> **The problem**
Repeat the entries that appear below, exactly as they are given.
+++ Data listing
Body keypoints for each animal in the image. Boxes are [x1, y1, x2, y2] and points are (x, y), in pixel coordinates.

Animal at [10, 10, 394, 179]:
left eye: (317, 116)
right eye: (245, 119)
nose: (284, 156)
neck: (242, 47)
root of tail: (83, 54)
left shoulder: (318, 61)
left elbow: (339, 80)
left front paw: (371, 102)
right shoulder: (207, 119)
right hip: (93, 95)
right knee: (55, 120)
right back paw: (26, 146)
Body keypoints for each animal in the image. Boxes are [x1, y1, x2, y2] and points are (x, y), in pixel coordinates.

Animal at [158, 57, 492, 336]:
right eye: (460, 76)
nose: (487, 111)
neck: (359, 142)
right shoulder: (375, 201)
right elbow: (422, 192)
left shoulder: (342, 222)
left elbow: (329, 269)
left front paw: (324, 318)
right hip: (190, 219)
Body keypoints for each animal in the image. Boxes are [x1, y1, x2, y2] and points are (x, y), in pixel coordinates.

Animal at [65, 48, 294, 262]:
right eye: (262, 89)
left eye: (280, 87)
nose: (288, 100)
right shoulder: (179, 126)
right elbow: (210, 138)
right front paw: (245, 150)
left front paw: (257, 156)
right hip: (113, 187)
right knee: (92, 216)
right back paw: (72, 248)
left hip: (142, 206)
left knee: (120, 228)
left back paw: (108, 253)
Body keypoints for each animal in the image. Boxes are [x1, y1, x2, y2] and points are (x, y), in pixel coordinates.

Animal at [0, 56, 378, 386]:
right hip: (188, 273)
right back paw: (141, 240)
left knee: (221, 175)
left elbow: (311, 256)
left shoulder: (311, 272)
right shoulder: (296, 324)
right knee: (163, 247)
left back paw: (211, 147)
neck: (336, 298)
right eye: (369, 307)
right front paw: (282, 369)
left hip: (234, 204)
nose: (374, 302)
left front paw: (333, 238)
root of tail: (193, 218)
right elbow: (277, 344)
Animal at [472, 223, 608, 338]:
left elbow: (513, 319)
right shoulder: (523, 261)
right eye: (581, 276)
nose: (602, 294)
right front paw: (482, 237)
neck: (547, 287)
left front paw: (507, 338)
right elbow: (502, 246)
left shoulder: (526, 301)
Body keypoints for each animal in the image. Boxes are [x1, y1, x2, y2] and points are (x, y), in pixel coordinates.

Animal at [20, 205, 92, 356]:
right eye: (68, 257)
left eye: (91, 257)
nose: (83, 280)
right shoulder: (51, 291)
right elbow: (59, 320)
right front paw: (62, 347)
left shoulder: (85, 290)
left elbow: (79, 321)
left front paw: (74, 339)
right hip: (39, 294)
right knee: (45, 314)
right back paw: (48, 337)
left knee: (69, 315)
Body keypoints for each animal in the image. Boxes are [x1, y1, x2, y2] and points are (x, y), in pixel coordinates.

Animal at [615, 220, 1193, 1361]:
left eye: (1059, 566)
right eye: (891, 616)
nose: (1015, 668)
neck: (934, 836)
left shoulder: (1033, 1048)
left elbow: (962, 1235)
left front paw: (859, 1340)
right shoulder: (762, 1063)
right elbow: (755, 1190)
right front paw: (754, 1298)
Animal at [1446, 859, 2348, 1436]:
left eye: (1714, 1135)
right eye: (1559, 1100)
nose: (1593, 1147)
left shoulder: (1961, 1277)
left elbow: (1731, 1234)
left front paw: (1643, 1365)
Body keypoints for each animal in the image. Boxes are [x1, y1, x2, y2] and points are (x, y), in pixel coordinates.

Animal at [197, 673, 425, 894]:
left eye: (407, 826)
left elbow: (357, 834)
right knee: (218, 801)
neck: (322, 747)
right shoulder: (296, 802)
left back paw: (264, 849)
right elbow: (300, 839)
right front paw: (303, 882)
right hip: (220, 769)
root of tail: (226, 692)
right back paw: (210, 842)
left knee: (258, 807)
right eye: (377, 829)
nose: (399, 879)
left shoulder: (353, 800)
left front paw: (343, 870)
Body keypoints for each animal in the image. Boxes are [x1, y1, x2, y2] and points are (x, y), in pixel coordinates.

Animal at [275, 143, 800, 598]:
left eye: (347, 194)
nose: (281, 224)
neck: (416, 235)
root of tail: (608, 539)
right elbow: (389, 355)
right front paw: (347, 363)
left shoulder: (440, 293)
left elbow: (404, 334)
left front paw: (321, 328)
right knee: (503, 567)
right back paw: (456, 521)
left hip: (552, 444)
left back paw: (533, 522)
++++++
> **Completed task**
Body keypoints for each animal in the image. Boxes are [x1, y1, x2, y2] and points are (x, y), in pixel coordinates.

Animal at [10, 10, 394, 179]:
left eye: (317, 116)
right eye: (245, 119)
nose: (284, 156)
neck: (242, 47)
root of tail: (83, 54)
left shoulder: (318, 61)
left elbow: (339, 80)
left front paw: (371, 102)
right shoulder: (207, 119)
right hip: (93, 95)
right knee: (55, 120)
right back paw: (26, 146)
Body keypoints for each animal in the image. Boxes are [x1, y1, x2, y2] and points are (x, y), in pixel coordinates.

Animal at [158, 57, 492, 336]:
right eye: (460, 76)
nose: (487, 111)
neck: (359, 142)
right shoulder: (375, 201)
right elbow: (422, 192)
left shoulder: (342, 222)
left elbow: (329, 269)
left front paw: (324, 318)
right hip: (190, 219)
Body keypoints for each animal in the image. Boxes are [x1, y1, x2, y2] and points are (x, y), in pixel coordinates.

Animal at [65, 48, 294, 262]:
right eye: (262, 89)
left eye: (280, 87)
nose: (288, 100)
right shoulder: (179, 126)
right elbow: (210, 138)
right front paw: (245, 150)
left front paw: (257, 156)
right hip: (113, 187)
right knee: (92, 216)
right back paw: (72, 248)
left hip: (142, 206)
left knee: (120, 228)
left back paw: (108, 253)
Body keypoints for each animal in the image. Boxes are [x1, y1, x2, y2] and points are (x, y), in pixel coordinates.

Animal at [0, 56, 378, 386]:
right hip: (188, 273)
right back paw: (141, 240)
left knee: (221, 175)
left elbow: (311, 256)
left shoulder: (311, 272)
right shoulder: (296, 324)
right knee: (163, 247)
left back paw: (211, 147)
neck: (336, 298)
right eye: (369, 307)
right front paw: (282, 369)
left hip: (234, 204)
nose: (374, 302)
left front paw: (333, 238)
root of tail: (193, 218)
right elbow: (277, 344)
Animal at [472, 223, 608, 338]:
left elbow: (513, 319)
right shoulder: (523, 261)
right eye: (581, 276)
nose: (602, 294)
right front paw: (482, 237)
neck: (547, 287)
left front paw: (507, 338)
right elbow: (502, 246)
left shoulder: (526, 301)
Body keypoints for each animal in the image. Boxes are [x1, y1, x2, y2] and points are (x, y), in pixel coordinates.

Animal at [20, 205, 92, 356]:
right eye: (68, 257)
left eye: (91, 257)
nose: (83, 280)
right shoulder: (51, 291)
right elbow: (59, 320)
right front paw: (62, 347)
left shoulder: (85, 290)
left elbow: (79, 321)
left front paw: (74, 339)
right hip: (39, 294)
right knee: (45, 314)
right back paw: (48, 337)
left knee: (69, 315)
Body keypoints for each animal in the image. Boxes are [x1, y1, x2, y2] and points are (x, y), in pixel coordinates.

Animal at [615, 220, 1193, 1361]:
left eye: (1059, 566)
right eye: (891, 616)
nose: (1015, 668)
neck: (934, 836)
left shoulder: (1033, 1048)
left elbow: (962, 1235)
left front paw: (859, 1340)
right shoulder: (762, 1063)
right elbow: (755, 1190)
right front paw: (754, 1298)
Animal at [1446, 859, 2348, 1436]:
left eye: (1714, 1135)
right eye: (1559, 1100)
nose: (1593, 1147)
left shoulder: (1961, 1277)
left elbow: (1731, 1234)
left front paw: (1643, 1365)
Body keypoints for each animal in the image. Boxes are [x1, y1, x2, y2] and points are (x, y), in pixel coordinates.

Animal at [197, 673, 425, 894]:
left eye: (407, 826)
left elbow: (357, 834)
right knee: (218, 801)
neck: (322, 747)
right shoulder: (296, 802)
left back paw: (264, 849)
right elbow: (300, 839)
right front paw: (303, 882)
right hip: (220, 769)
root of tail: (226, 692)
right back paw: (210, 842)
left knee: (258, 807)
right eye: (377, 829)
nose: (399, 879)
left shoulder: (353, 800)
left front paw: (343, 870)
Body keypoints for each animal in the image. Boxes are [x1, y1, x2, y2] and points are (x, y), in pixel coordinates.

Animal at [275, 143, 800, 598]:
left eye: (347, 194)
nose: (281, 224)
neck: (416, 235)
root of tail: (608, 539)
right elbow: (389, 355)
right front paw: (347, 363)
left shoulder: (440, 293)
left elbow: (404, 334)
left front paw: (321, 328)
right knee: (503, 567)
right back paw: (456, 521)
left hip: (552, 444)
left back paw: (533, 522)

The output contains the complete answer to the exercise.